The Geography of Opportunity: Race and Housing Choice in
Metropolitan America. Edited by Xavier de Souza Briggs. Washington,
DC: The Brookings Institution, 2005. 353p. $29.95.
The Social Medicine Reader: Health Policy, Markets, and
Medicine. 2d ed. Edited by Jonathan Oberlander, Larry R. Churchill,
Susan E. Estroff, Gail E. Henderson, Nancy M. P. King, and Ronald P.
Strauss. Durham, NC: Duke University Press, 2005. 288p. $22.95.

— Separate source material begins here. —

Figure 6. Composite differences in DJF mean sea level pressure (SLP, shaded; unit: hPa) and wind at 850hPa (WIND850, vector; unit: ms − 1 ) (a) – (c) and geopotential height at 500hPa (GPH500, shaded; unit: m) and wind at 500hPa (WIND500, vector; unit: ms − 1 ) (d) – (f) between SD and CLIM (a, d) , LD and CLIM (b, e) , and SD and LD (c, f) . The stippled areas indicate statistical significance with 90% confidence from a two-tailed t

These two books, each in its own way, provide much-needed resources
for thinking about how public policies should change to address the latest
developments associated with the enduring problem of unequal access to
basic resources in U.S. society, including housing and health care. In
recent years, unequal access to affordable and decent housing and uneven
access to affordable and decent health care both have taken on new
features posing new challenges for participants in the public policymaking
process. The Geography of Opportunity, edited by Xavier de Souza
Briggs, brings together a set of richly detailed essays that look at the
housing disparity problem from the increasingly popular perspective of
regionalism; and The Social Medicine Reader, edited by Jonathan
Oberlander and colleagues, offers an equally informative group of essays
that range more widely to address a variety of issues concerning the
changed landscape of health care in the United States today. Both books
are likely to prove to be critical resources for energizing renewed
efforts to make policy less exclusionary in each area.